▶ [WHAT TO DO] All lines in the material below that contain "Bertrand" should be located and copied.

▶ [MATERIAL PROVIDED]
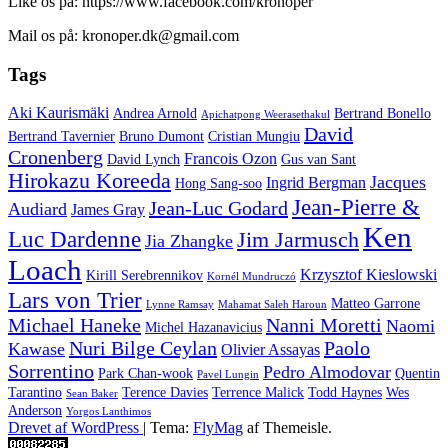
Like os på: https://www.facebook.com/kronoper
Mail os på: kronoper.dk@gmail.com
Tags
Aki Kaurismäki
Andrea Arnold
Bertrand Bonello
Apichatpong Weerasethakul
David
Bertrand Tavernier
Bruno Dumont
Cristian Mungiu
Cronenberg
Francois Ozon
David Lynch
Gus van Sant
Hirokazu Koreeda
Jacques
Ingrid Bergman
Hong Sang-soo
Jean-Pierre &
Jean-Luc Godard
Audiard
James Gray
Ken
Luc Dardenne
Jim Jarmusch
Jia Zhangke
Loach
Krzysztof Kieslowski
Kirill Serebrennikov
Kornél Mundruczó
Lars von Trier
Matteo Garrone
Lynne Ramsay
Mahamat Saleh Haroun
Michael Haneke
Nanni Moretti
Naomi
Michel Hazanavicius
Nuri Bilge Ceylan
Paolo
Kawase
Olivier Assayas
Sorrentino
Pedro Almodovar
Park Chan-wook
Quentin
Pavel Lungin
Tarantino
Terence Davies
Terrence Malick
Todd Haynes
Wes
Sean Baker
Anderson
Yorgos Lanthimos
Drevet af WordPress
|
Tema:
FlyMag
af Themeisle.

▶ [EXPECTED ANSWER]
Bertrand Bonello
Bertrand Tavernier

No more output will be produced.